In the records below, find every line that contains "Right" and list it.

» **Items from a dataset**
▼

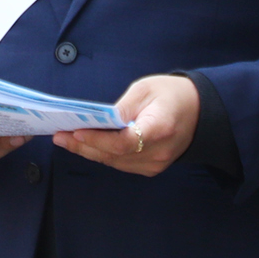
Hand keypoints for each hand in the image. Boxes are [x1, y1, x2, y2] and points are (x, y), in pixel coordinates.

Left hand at [53, 74, 197, 177]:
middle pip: (114, 155)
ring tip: (65, 140)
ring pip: (115, 162)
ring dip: (89, 152)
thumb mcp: (146, 89)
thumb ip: (122, 107)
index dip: (98, 140)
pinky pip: (121, 164)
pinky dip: (103, 155)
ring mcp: (156, 164)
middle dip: (84, 146)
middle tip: (59, 136)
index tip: (77, 132)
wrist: (199, 111)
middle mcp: (159, 152)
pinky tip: (86, 145)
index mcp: (160, 128)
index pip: (124, 142)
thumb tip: (98, 121)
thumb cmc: (172, 94)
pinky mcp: (152, 168)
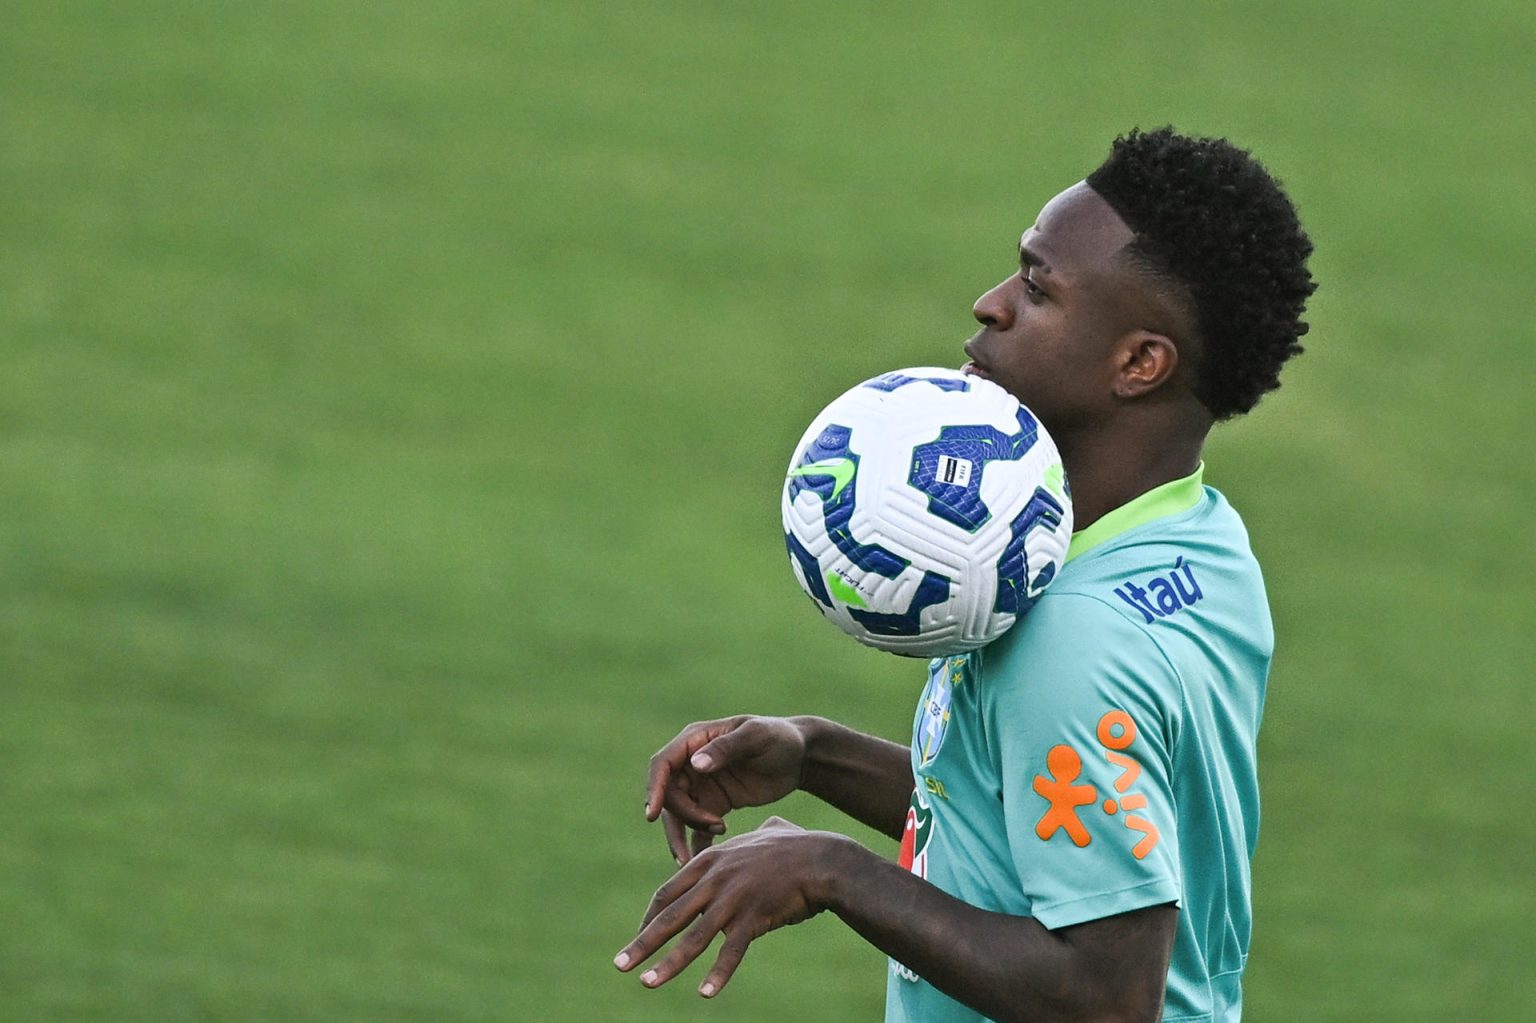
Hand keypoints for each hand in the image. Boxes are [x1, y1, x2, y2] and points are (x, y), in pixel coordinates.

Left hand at [613, 816, 847, 998]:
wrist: (824, 859)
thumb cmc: (799, 847)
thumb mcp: (769, 833)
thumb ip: (756, 836)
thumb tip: (766, 830)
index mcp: (711, 861)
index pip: (668, 893)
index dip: (650, 917)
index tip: (639, 934)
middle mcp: (714, 880)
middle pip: (669, 916)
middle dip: (642, 942)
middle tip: (619, 964)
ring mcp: (732, 899)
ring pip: (692, 938)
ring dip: (667, 964)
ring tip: (646, 983)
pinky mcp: (753, 917)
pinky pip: (731, 951)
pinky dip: (718, 974)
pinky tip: (705, 993)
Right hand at [644, 716, 809, 863]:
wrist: (801, 757)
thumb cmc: (779, 737)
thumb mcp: (756, 737)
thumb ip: (726, 748)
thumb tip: (695, 766)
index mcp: (695, 740)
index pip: (663, 765)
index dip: (654, 788)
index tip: (652, 814)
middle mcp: (691, 764)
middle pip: (669, 796)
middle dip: (683, 817)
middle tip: (715, 829)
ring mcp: (701, 786)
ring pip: (678, 816)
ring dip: (684, 837)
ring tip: (699, 858)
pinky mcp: (713, 805)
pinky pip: (695, 829)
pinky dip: (696, 846)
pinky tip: (707, 862)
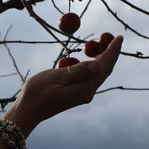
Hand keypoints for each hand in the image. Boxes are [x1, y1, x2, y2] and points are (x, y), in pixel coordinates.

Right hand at [3, 35, 123, 136]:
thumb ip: (78, 71)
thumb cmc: (37, 92)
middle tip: (114, 37)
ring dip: (104, 58)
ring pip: (100, 73)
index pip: (104, 65)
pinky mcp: (78, 94)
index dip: (113, 50)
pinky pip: (92, 77)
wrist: (28, 111)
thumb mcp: (56, 77)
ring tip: (106, 43)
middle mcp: (88, 92)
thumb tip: (98, 65)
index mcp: (85, 87)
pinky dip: (95, 64)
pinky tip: (92, 57)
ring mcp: (84, 94)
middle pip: (106, 69)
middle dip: (112, 52)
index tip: (120, 37)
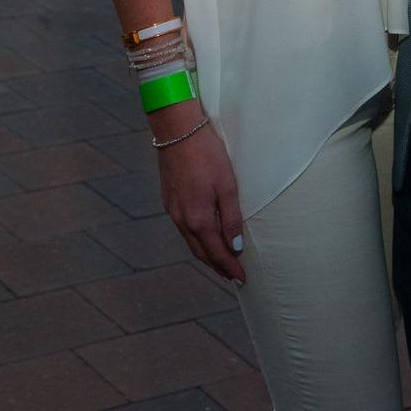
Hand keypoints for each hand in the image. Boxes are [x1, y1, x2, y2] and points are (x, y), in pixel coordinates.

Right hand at [156, 117, 246, 283]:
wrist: (177, 132)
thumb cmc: (207, 155)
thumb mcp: (227, 185)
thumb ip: (231, 218)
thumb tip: (235, 246)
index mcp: (198, 219)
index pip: (216, 253)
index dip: (229, 267)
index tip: (241, 279)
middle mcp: (182, 220)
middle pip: (201, 252)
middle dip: (217, 266)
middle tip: (232, 276)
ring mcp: (172, 211)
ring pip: (191, 242)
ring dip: (206, 254)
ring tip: (220, 261)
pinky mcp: (169, 200)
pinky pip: (183, 229)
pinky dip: (196, 239)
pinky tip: (204, 236)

▲

» **ANSWER BOX**
Right hand at [644, 716, 809, 863]:
Right hand at [3, 35, 123, 136]:
Right hand at [156, 117, 246, 283]:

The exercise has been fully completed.